▶ Task brief
Please print the full listing below exactly, but not the pictures in it.

▶ Material supplied
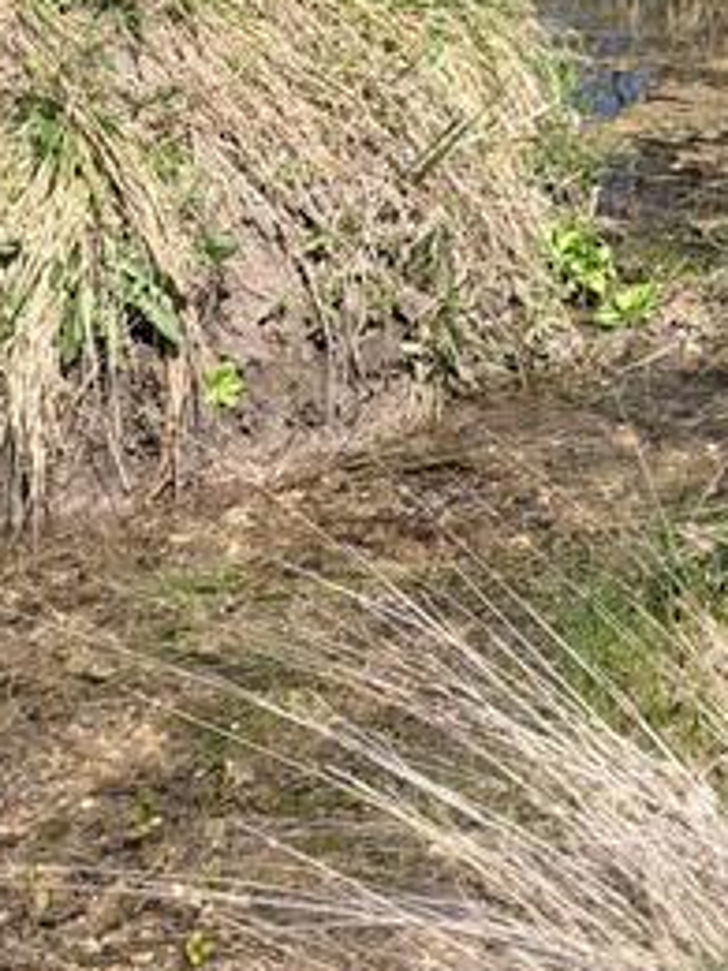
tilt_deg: -15.4
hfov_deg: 10.4
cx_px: 101
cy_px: 250
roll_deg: +0.2
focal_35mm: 142
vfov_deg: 13.9
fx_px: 3982
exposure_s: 1/5208
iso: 64
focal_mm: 6.76
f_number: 1.78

▶ Result of the task
tilt_deg: -15.4
hfov_deg: 10.4
cx_px: 101
cy_px: 250
roll_deg: +0.2
focal_35mm: 142
vfov_deg: 13.9
fx_px: 3982
exposure_s: 1/5208
iso: 64
focal_mm: 6.76
f_number: 1.78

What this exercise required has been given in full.